Swap "median" for "mean" throughout the data below and reproduce the lines otherwise unchanged, leaving out the pictures.
SUPPLIED DATA START
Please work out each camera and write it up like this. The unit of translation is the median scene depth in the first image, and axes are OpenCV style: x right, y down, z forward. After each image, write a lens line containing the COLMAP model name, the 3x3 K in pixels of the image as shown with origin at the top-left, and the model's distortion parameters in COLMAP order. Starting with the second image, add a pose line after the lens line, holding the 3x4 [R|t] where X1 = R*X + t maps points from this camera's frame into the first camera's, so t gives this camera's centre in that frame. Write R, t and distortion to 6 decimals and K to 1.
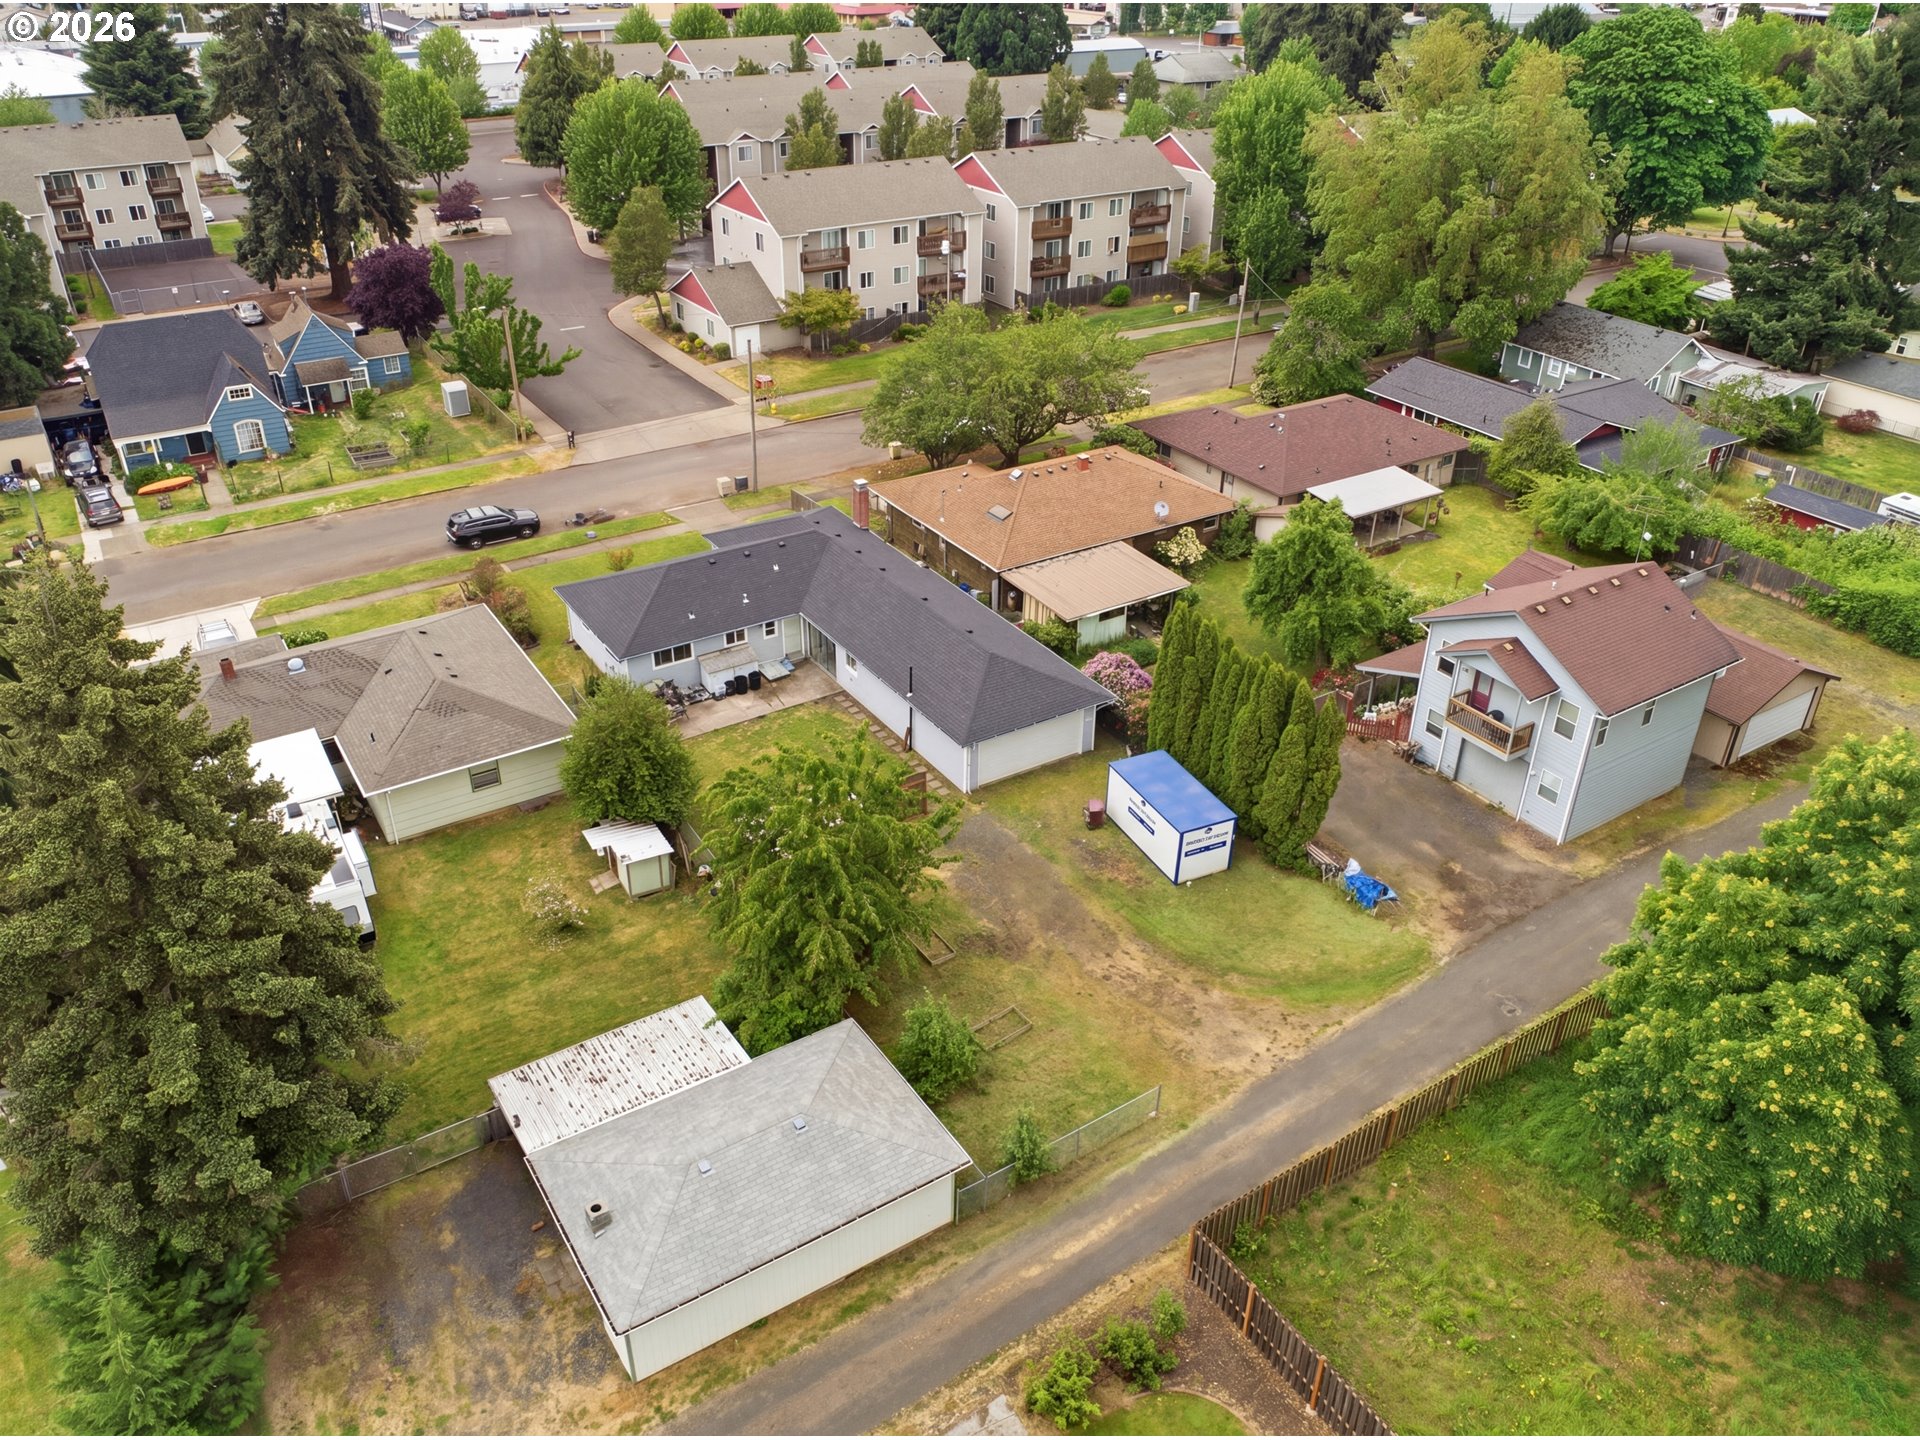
lens RADIAL K [[1450.0, 0, 960.0], [0, 1450.0, 720.0], [0, 0, 1]] dist [-0.029012, 0.000621]
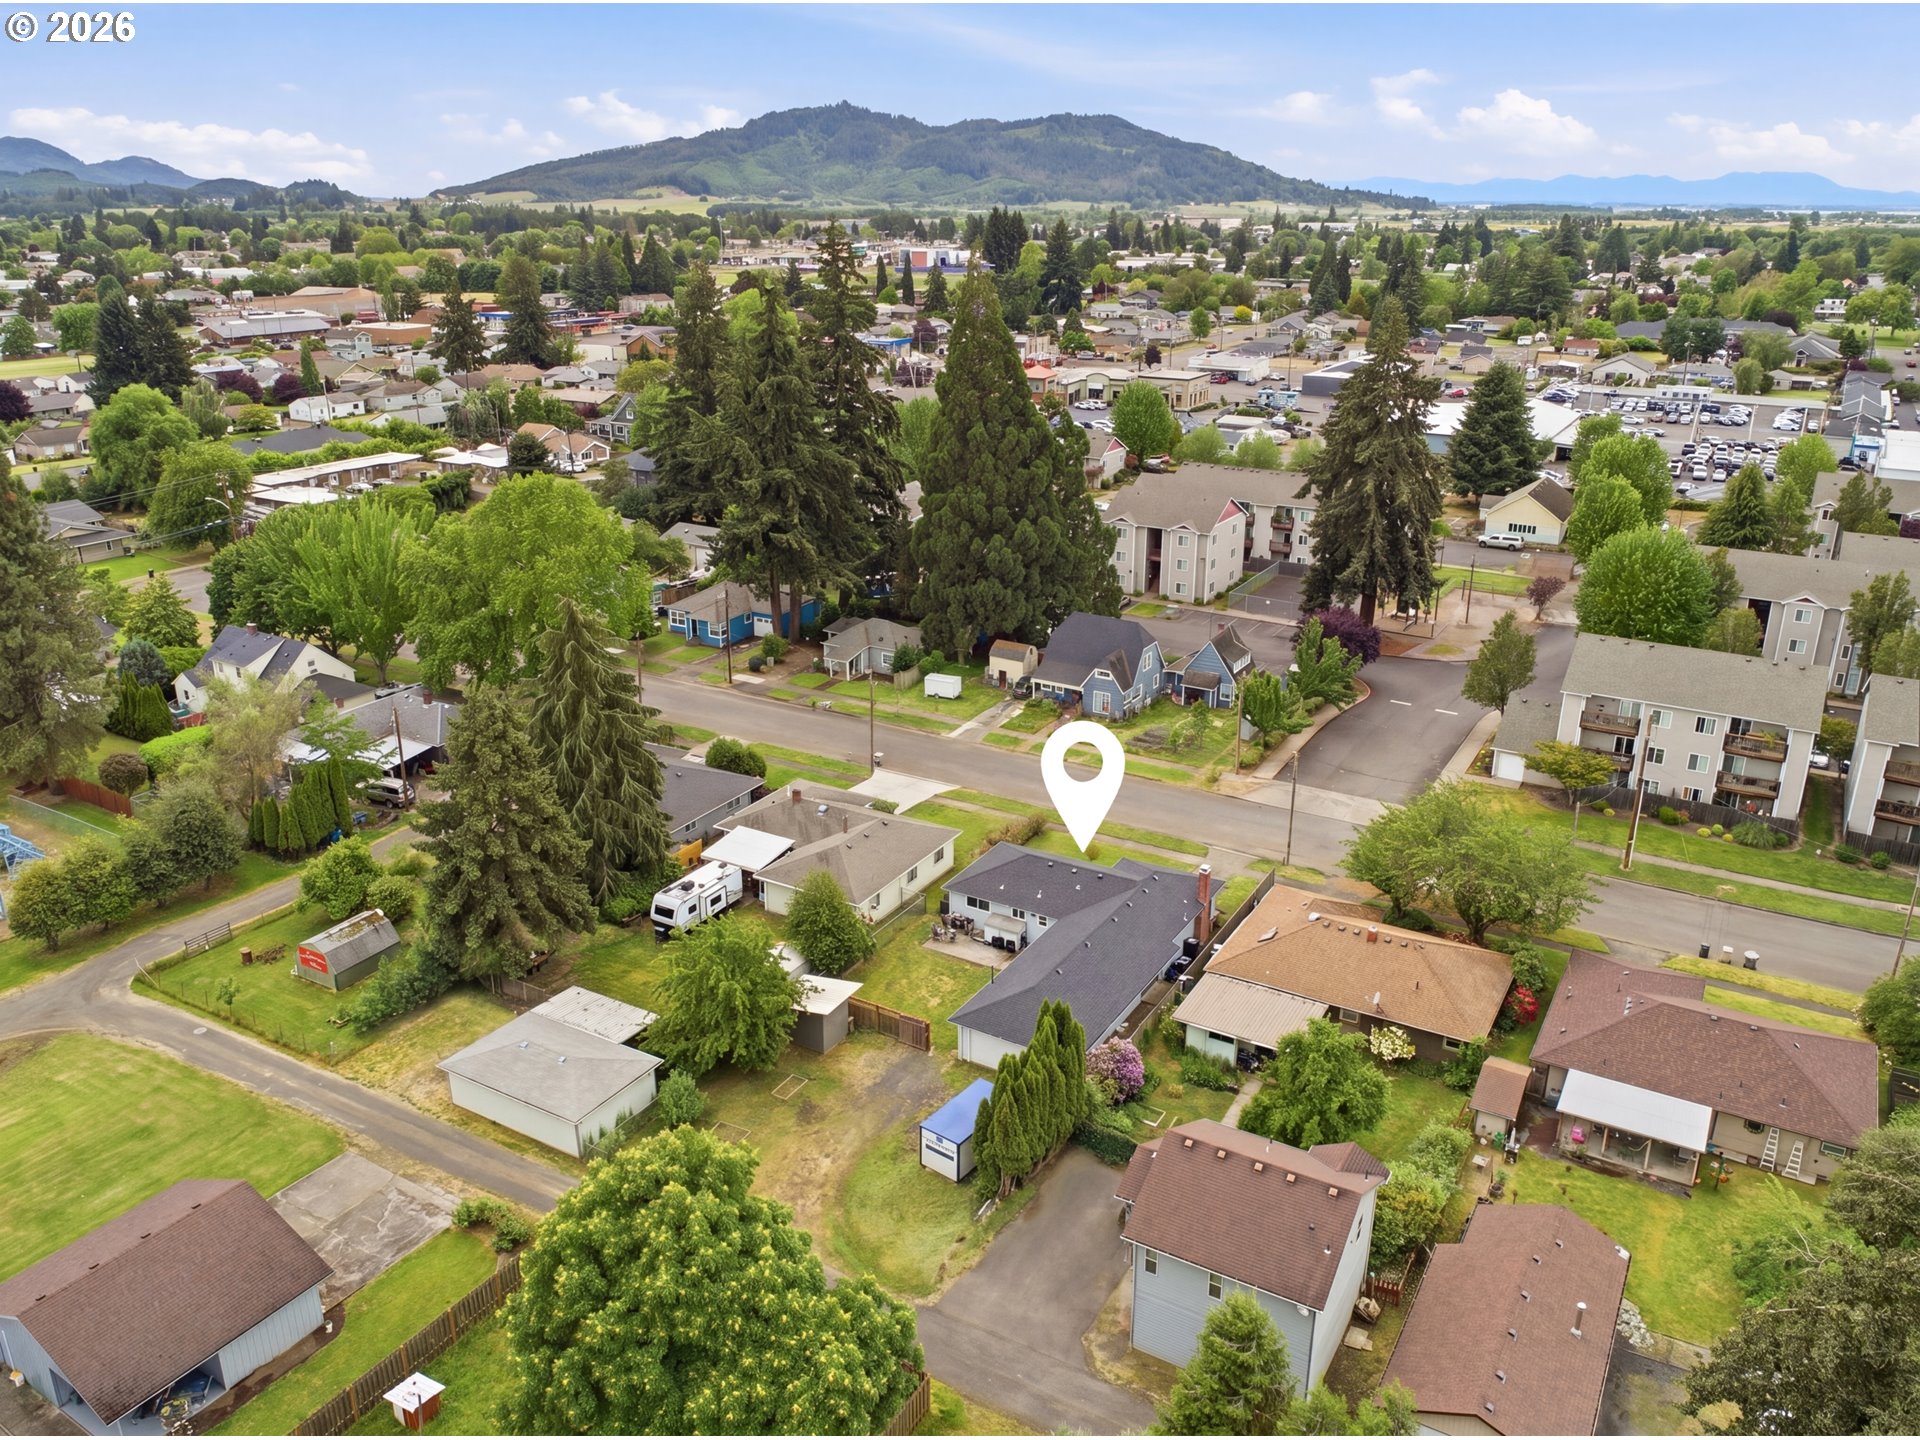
lens RADIAL K [[1450.0, 0, 960.0], [0, 1450.0, 720.0], [0, 0, 1]] dist [-0.029012, 0.000621]
pose [[0.452845, 0.302321, -0.838769, 0.830485], [-0.454578, 0.887586, 0.074494, -0.265362], [0.767001, 0.347551, 0.539368, 0.094938]]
SUPPLIED DATA END
*WORKED SOLUTION*
Please work out each camera and write it up like this. The unit of translation is the mean scene depth in the first image, and axes are OpenCV style: x right, y down, z forward. After each image, write a lens line containing the COLMAP model name, the 3x3 K in pixels of the image as shown with origin at the top-left, and the model's distortion parameters in COLMAP order. Starting with the second image, add a pose line after the lens line, holding the 3x4 [R|t] where X1 = R*X + t maps points from this camera's frame into the first camera's, so t gives this camera's centre in that frame. Write R, t and distortion to 6 decimals and K to 1.
lens RADIAL K [[1450.0, 0, 960.0], [0, 1450.0, 720.0], [0, 0, 1]] dist [-0.029012, 0.000621]
lens RADIAL K [[1450.0, 0, 960.0], [0, 1450.0, 720.0], [0, 0, 1]] dist [-0.029012, 0.000621]
pose [[0.452845, 0.302321, -0.838769, 0.830485], [-0.454578, 0.887586, 0.074494, -0.265362], [0.767001, 0.347551, 0.539368, 0.094938]]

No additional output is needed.